Exercise goal: For each line below that contains the word "audio", make a copy.

Transcribed page contents:

========

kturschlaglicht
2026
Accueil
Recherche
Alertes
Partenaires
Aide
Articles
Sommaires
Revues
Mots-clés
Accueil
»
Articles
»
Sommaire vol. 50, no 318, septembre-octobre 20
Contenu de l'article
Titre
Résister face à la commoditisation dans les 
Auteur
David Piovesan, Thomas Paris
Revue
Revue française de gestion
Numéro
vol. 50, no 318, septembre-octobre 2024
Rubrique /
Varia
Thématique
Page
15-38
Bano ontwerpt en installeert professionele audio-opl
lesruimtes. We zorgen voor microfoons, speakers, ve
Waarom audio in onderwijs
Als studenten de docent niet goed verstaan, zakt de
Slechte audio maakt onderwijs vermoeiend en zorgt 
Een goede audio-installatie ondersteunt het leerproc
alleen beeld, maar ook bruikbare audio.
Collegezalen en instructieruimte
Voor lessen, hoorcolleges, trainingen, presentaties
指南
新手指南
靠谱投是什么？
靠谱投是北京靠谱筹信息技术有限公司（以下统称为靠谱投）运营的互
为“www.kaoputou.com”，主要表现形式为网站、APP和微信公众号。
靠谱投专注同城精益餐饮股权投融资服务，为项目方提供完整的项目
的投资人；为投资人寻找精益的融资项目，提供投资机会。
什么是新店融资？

========

Worked solution:
Bano ontwerpt en installeert professionele audio-opl
Waarom audio in onderwijs
Slechte audio maakt onderwijs vermoeiend en zorgt 
Een goede audio-installatie ondersteunt het leerproc
alleen beeld, maar ook bruikbare audio.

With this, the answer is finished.